SARS has nine lives. It may still come back from the dead wearing caucasian mask. Apart from Boko Haram’s Abubakar Shekau who has been killed countless times,  the only other entity the authorities have severally killed is SARS. We have a clumsy government, no doubt, but the SARS case is really a quandary. There is always a reason for abortion of decisions. Wait and see what replaces SARS.
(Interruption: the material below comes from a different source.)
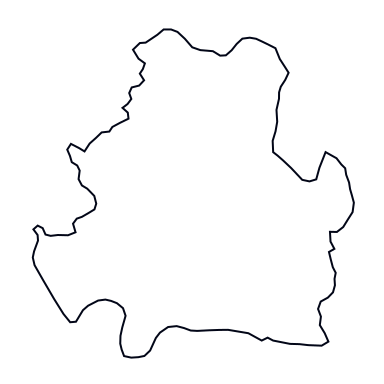 the district of Adolfo, São Paulo, Brazil, rotated 358°
{"feature_id": "56859067B34209687665610", "entity_name": "Adolfo", "entity_type": "district", "adm_level": 2, "iso_a3": "BRA", "parent_name": "Brazil", "parent_adm1": "São Paulo", "projection": "orthographic", "projection_center": [-49.657, -21.281], "detail": "fine", "context": "isolated", "style": "outline", "palette": "ink", "viewbox_px": 384, "rotation_deg": 358, "n_neighbors": 0, "source": "geoboundaries", "source_scale": "gbopen_adm2", "svg_char_len": 2032}
<svg xmlns="http://www.w3.org/2000/svg" viewBox="0 0 384 384"><g transform="rotate(358 192 192)"><path d="M345.9,173.6L342.2,169.7L337.6,163.3L326.9,156.8L320.2,172.2L316.6,183.7L309.8,185.5L302.6,183.7L292.0,171.6L284.1,163.6L278.9,158.7L274.5,155.0L274.4,143.7L277.6,134.3L279.6,124.8L279.3,112.9L282.2,101.9L282.5,95.5L284.4,89.9L289.1,83.2L292.7,76.2L289.5,70.7L284.4,62.2L280.4,51.2L272.4,46.8L267.3,44.1L261.4,41.1L255.1,39.8L247.7,40.5L241.8,45.6L236.6,51.7L230.6,56.6L224.9,56.7L217.8,52.0L205.3,50.5L197.3,47.4L190.2,38.6L183.1,31.5L176.7,28.8L169.3,28.6L162.8,33.7L155.4,38.3L150.9,41.1L145.1,41.3L138.0,47.7L143.2,56.9L149.4,61.8L147.2,67.4L144.0,71.9L148.0,78.7L142.9,83.8L135.4,85.4L132.7,90.9L134.6,96.9L130.7,101.8L125.5,105.5L130.6,110.4L131.1,116.5L122.6,120.3L114.7,124.2L111.5,128.7L103.8,129.3L97.9,134.6L91.4,140.0L86.0,147.7L80.9,144.3L72.7,139.7L68.8,145.3L71.3,151.7L72.9,158.0L78.2,161.5L80.5,166.7L79.1,175.2L82.2,181.6L87.4,185.0L94.2,192.5L95.9,200.3L93.9,206.0L88.4,209.1L81.1,213.0L75.9,214.6L72.0,219.5L74.2,228.2L66.6,230.9L56.4,230.3L49.2,230.9L44.1,229.4L41.5,222.9L36.6,220.2L32.2,223.8L36.2,229.6L36.4,235.2L32.1,245.8L30.6,251.9L32.1,259.6L40.4,275.4L50.4,294.0L59.3,309.4L65.7,317.9L71.5,317.6L78.9,306.3L84.2,302.0L94.4,297.2L101.7,296.5L107.3,298.0L113.1,300.5L119.0,305.7L121.3,313.4L117.6,324.9L115.5,333.2L115.0,341.1L116.2,347.0L118.4,353.6L125.5,355.4L132.6,355.2L138.7,354.2L144.6,349.0L150.8,336.6L155.1,331.4L163.4,326.1L172.0,325.5L179.3,327.7L185.9,330.4L192.4,331.0L204.0,330.8L214.3,330.8L223.2,331.0L243.4,335.1L256.5,342.9L262.5,340.2L267.9,343.3L284.6,347.2L294.1,347.8L302.8,349.1L316.2,350.1L323.1,346.3L319.7,337.7L315.1,329.5L316.5,321.0L313.9,313.3L316.8,306.0L324.1,302.3L329.4,297.2L331.6,290.2L331.4,283.8L332.8,277.8L330.1,272.1L328.3,264.1L326.8,256.7L332.3,253.8L328.7,246.4L328.5,236.6L335.4,237.0L341.9,232.3L346.7,225.1L351.8,217.7L353.4,208.3L351.6,200.6L350.1,194.7L349.3,188.0L346.7,180.2L345.9,173.6Z" fill="none" stroke="#020617" stroke-width="2"/></g></svg>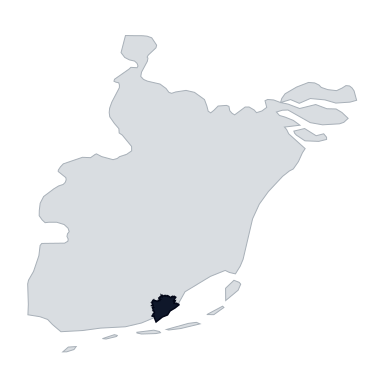 location of Waadhoeke, Friesland, Netherlands, rotated 179°
{"feature_id": "6326949B95625047897274", "entity_name": "Waadhoeke", "entity_type": "district", "adm_level": 2, "iso_a3": "NLD", "parent_name": "Netherlands", "parent_adm1": "Friesland", "projection": "robinson", "projection_center": [5.61, 53.246], "detail": "fine", "context": "in_parent", "style": "filled", "palette": "ink", "viewbox_px": 384, "rotation_deg": 179, "n_neighbors": 0, "source": "geoboundaries", "source_scale": "gbopen_adm2", "svg_char_len": 6102}
<svg xmlns="http://www.w3.org/2000/svg" viewBox="0 0 384 384"><g transform="rotate(179 192 192)"><path d="M255.8,349.6L246.9,349.3L238.6,349.1L234.2,348.6L229.6,346.9L227.4,343.5L224.8,339.4L225.5,336.8L233.3,329.7L234.5,327.7L233.7,326.6L234.4,323.4L240.4,312.7L241.2,308.4L238.5,305.4L234.6,303.6L222.1,300.5L216.2,296.0L213.4,292.1L210.7,291.0L206.6,292.3L196.2,293.7L187.8,291.6L177.9,284.2L175.6,277.6L174.4,272.5L171.9,270.8L168.6,273.4L164.4,277.5L156.0,278.0L153.6,277.0L153.2,274.8L152.8,272.6L150.5,269.9L148.0,268.4L137.4,276.0L133.5,276.0L128.5,273.0L126.1,270.2L120.7,271.8L115.8,275.3L117.4,282.0L114.7,283.2L108.7,282.6L101.9,279.9L94.4,278.2L82.9,273.6L66.8,277.3L55.7,272.9L46.5,272.5L40.7,268.9L34.6,262.9L39.0,259.0L43.3,257.6L60.3,256.9L72.6,259.3L94.6,272.3L100.2,272.2L106.2,270.5L103.2,267.0L97.7,265.3L89.4,261.8L82.9,256.9L98.4,255.3L96.3,252.8L94.3,248.5L78.1,233.4L80.9,229.3L85.1,220.5L90.3,213.3L94.3,211.3L101.1,206.1L115.7,191.0L124.9,178.7L131.9,164.1L142.1,123.8L145.1,117.0L150.0,109.4L156.0,110.9L160.2,113.0L175.1,107.3L200.7,92.4L208.2,79.5L215.6,73.5L244.8,61.9L261.0,58.4L285.9,57.5L303.8,55.4L325.5,54.6L333.7,61.8L338.6,67.1L346.3,70.0L358.2,72.1L357.6,82.5L357.9,103.0L357.0,106.7L351.8,115.4L346.2,131.0L344.8,141.2L343.1,143.2L320.3,143.1L317.0,144.9L316.6,147.1L317.8,149.7L317.2,152.4L315.5,154.5L316.5,157.9L320.4,161.7L327.7,164.1L335.4,164.3L339.4,163.9L342.3,166.7L345.2,170.9L345.0,176.3L344.0,183.4L340.4,190.1L329.9,197.7L325.2,200.4L320.7,201.8L318.6,203.8L317.6,206.4L317.9,208.6L325.4,214.8L325.3,216.2L323.1,219.4L320.2,222.4L300.9,228.6L292.8,228.1L288.3,231.2L286.9,231.8L281.8,229.0L270.4,225.7L266.2,226.8L263.8,228.6L256.7,230.8L251.6,234.2L251.6,238.6L260.7,250.1L263.8,252.3L264.0,256.6L268.4,261.9L272.9,268.6L273.4,272.9L272.9,277.2L270.6,283.3L262.8,297.6L262.7,300.4L263.4,302.5L266.1,303.1L268.1,304.1L267.5,306.1L252.8,316.0L250.9,317.7L244.8,317.2L243.8,318.9L244.7,321.6L247.1,323.9L252.3,325.2L256.9,327.7L260.5,332.6L255.8,349.6ZM101.9,279.9L100.6,284.0L97.2,288.6L85.6,295.1L73.6,299.5L67.4,298.9L63.1,296.7L60.9,294.3L54.5,292.0L45.7,290.8L40.1,293.3L36.2,295.7L32.7,295.3L30.2,293.3L28.2,290.3L25.8,280.8L32.4,279.1L46.6,278.4L57.6,281.8L72.1,283.4L83.2,278.8L91.9,282.7L101.9,279.9ZM78.2,241.2L86.7,247.1L88.4,249.1L89.1,251.1L78.3,253.5L66.9,246.1L59.3,247.9L56.5,244.4L56.5,242.2L64.4,240.4L78.2,241.2ZM160.1,95.2L151.6,103.0L146.4,100.8L144.9,99.0L147.6,93.0L160.2,82.9L160.1,95.2ZM197.9,60.7L189.9,61.6L186.3,60.0L205.6,55.7L217.7,54.4L219.9,55.0L197.9,60.7ZM249.6,52.7L232.7,54.5L227.0,53.1L226.0,51.9L230.6,51.1L245.0,50.9L249.5,52.0L249.6,52.7ZM179.3,69.2L163.4,77.3L162.1,76.0L172.3,69.0L179.3,69.2ZM318.4,39.1L310.5,39.5L312.7,36.6L320.0,34.4L324.0,34.4L318.4,39.1ZM284.1,47.0L272.1,50.7L269.2,49.9L269.9,48.9L280.5,46.5L284.1,47.0Z" fill="#d9dde1" stroke="#a8b0b8" stroke-width="1"/><path d="M223.7,67.6L218.6,69.5L216.0,73.5L210.9,76.4L207.0,79.4L207.4,79.9L207.4,80.0L207.5,80.0L208.0,80.2L209.1,80.7L209.1,80.8L209.2,81.0L209.4,81.0L209.5,80.9L209.5,81.0L210.0,81.1L211.5,81.1L211.9,81.0L211.9,81.3L212.0,81.3L212.0,81.7L211.8,81.8L211.7,81.9L211.6,82.1L211.3,82.7L211.2,82.8L211.4,82.8L211.2,83.3L211.0,83.6L212.5,83.4L212.5,83.5L212.4,83.7L212.3,84.0L212.1,84.1L211.9,84.1L211.8,84.4L211.6,84.4L211.6,84.6L211.5,84.8L211.4,85.3L211.3,85.6L211.2,85.7L211.3,85.7L211.1,85.8L211.1,85.7L211.0,85.9L211.0,86.0L210.8,86.4L210.8,86.5L210.7,86.5L210.4,86.8L210.5,86.9L210.4,86.9L210.6,87.0L210.6,86.9L211.0,87.1L210.9,87.2L210.9,87.3L211.1,87.3L211.3,87.5L211.5,87.5L211.4,87.8L211.2,87.8L211.5,88.0L211.8,87.8L211.9,87.7L212.1,87.5L212.2,87.4L212.3,87.5L212.5,87.6L212.9,87.8L213.1,87.9L213.0,88.0L212.9,88.0L213.0,88.1L213.5,88.0L213.9,87.8L213.7,87.6L213.9,87.4L213.7,87.1L213.8,87.0L214.1,87.0L214.6,86.9L214.9,87.0L215.2,87.0L215.3,86.9L215.5,86.8L216.1,87.2L216.0,87.3L216.2,87.5L216.3,87.6L216.6,87.8L216.9,87.9L216.9,88.0L217.0,88.1L217.2,88.3L217.3,88.3L217.5,88.4L217.6,88.2L217.8,88.3L218.0,88.2L218.0,88.3L218.1,88.5L218.3,88.6L218.2,88.6L218.4,88.8L218.6,88.8L218.8,88.7L218.9,88.8L219.0,88.7L219.2,88.4L219.3,88.3L219.5,88.3L219.8,88.3L220.0,88.3L219.9,88.5L220.2,88.6L220.3,88.7L220.5,88.6L220.6,88.9L220.9,88.8L221.0,89.0L222.4,88.4L222.5,88.4L222.9,88.1L223.0,88.1L223.2,87.9L223.3,87.8L223.4,88.1L223.6,88.3L223.6,88.5L223.5,88.9L223.3,89.1L223.5,88.9L223.5,89.0L223.7,88.9L223.8,89.0L223.7,89.1L224.1,89.2L224.4,89.2L224.6,89.4L224.6,89.1L224.4,88.8L224.5,88.7L224.1,88.4L224.7,88.0L224.8,88.1L225.2,87.9L225.3,87.9L225.5,87.8L225.9,87.5L226.0,87.5L226.0,87.3L225.9,87.1L225.6,86.9L225.9,86.7L226.0,86.7L226.1,86.8L226.2,86.7L226.3,86.7L226.6,86.6L226.8,86.6L226.7,86.4L226.8,86.3L226.7,86.2L226.3,86.1L226.2,86.0L226.3,85.8L226.5,85.7L226.4,85.6L226.5,85.4L226.5,85.2L226.2,84.8L225.9,84.8L226.2,84.6L226.4,84.5L226.6,84.4L226.8,84.3L226.7,84.2L226.8,84.2L226.7,84.1L226.8,83.9L227.0,83.8L227.2,84.0L227.3,84.0L227.6,83.8L227.6,83.7L227.8,83.5L228.0,83.7L228.2,83.4L228.3,83.3L228.5,83.2L228.8,83.2L228.9,83.3L229.1,83.2L229.2,83.3L229.3,83.3L229.6,83.4L229.7,83.5L229.8,83.6L229.8,83.8L230.5,84.0L230.6,83.9L230.8,83.9L231.1,83.8L231.3,84.1L231.5,84.3L232.0,84.4L232.0,84.5L232.1,84.8L232.2,84.7L232.3,84.6L232.4,84.4L232.6,84.3L232.8,84.4L232.9,84.2L233.1,84.1L233.6,83.2L233.7,82.9L233.9,82.7L233.4,82.7L233.5,82.5L233.5,82.4L233.5,82.2L233.4,82.0L233.8,81.3L233.5,80.9L233.4,80.8L233.3,80.6L233.2,80.4L232.9,79.8L233.5,79.8L233.8,79.7L233.7,79.7L233.9,79.5L234.0,79.4L233.9,79.4L232.9,79.3L232.8,78.2L232.8,77.7L233.2,77.6L232.9,77.4L232.5,77.2L233.0,76.9L233.0,77.0L233.5,76.7L233.0,75.9L232.8,75.8L233.0,75.8L233.1,75.7L233.0,75.3L232.5,74.4L233.0,74.0L232.7,73.8L232.3,73.6L232.0,73.3L231.8,73.2L231.7,72.9L231.8,72.7L231.7,72.4L231.8,72.4L231.8,72.2L232.0,71.8L232.2,71.5L232.1,71.3L232.3,71.3L232.4,71.0L232.4,70.9L232.5,70.9L232.6,70.7L233.0,70.7L233.1,70.2L233.3,69.8L233.3,69.7L233.6,69.4L233.8,69.2L234.0,69.0L234.1,68.7L233.3,68.4L233.0,68.3L232.5,68.2L232.3,68.2L231.8,68.4L231.9,67.7L231.5,66.1L230.2,62.7L223.7,67.6Z" fill="#0f172a" stroke="#020617" stroke-width="1.5"/></g></svg>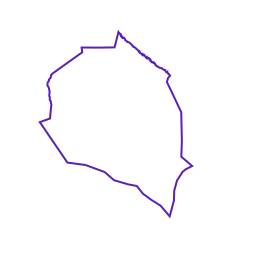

The Nigeria police is a dog that bites even the owners. It may say sorry, it may not. And every victim yells, nurses his wounds and trudges on, very helpless. There is (was) a movement that demanded an end to SARS. Who funded that movement? Good people? Bad people? Should SARS truly go the way of the dead, buried and forgotten as announced on Sunday by the authorities? The country is badly divided on this like on every matter. Someone said here, we replace something with nothing. Is that what government has done? Iron sharpens iron; only the bad confronts the bad. We do not believe conventional policemen can be useful on days of fire. SARS was. But it also did what robbers do. Now, how do you go to paradise without experiencing death? There is a dilemma: The tree has thorns and its fruit is poisonous, but the tree gives cover from the scorch of the sun. The relationship between the police and the citizen is historically an Orwellian struggle, a paradoxical fascination for peace and frustration with law enforcement. A post-apocalyptic society dishes out great suffering, injustice and impunity. That is what we experience here from government and its instruments of violence. Dystopian George Orwell thinks society provides its citizens “meaningless, dark, and dreadful” security. Is that not in itself a dreadful irony? The police seeks our love because it claims to be our friend. But it threatens us with death. It robs and extorts, rapes and defiles, maims and kills its friends. How do we love those who kill us?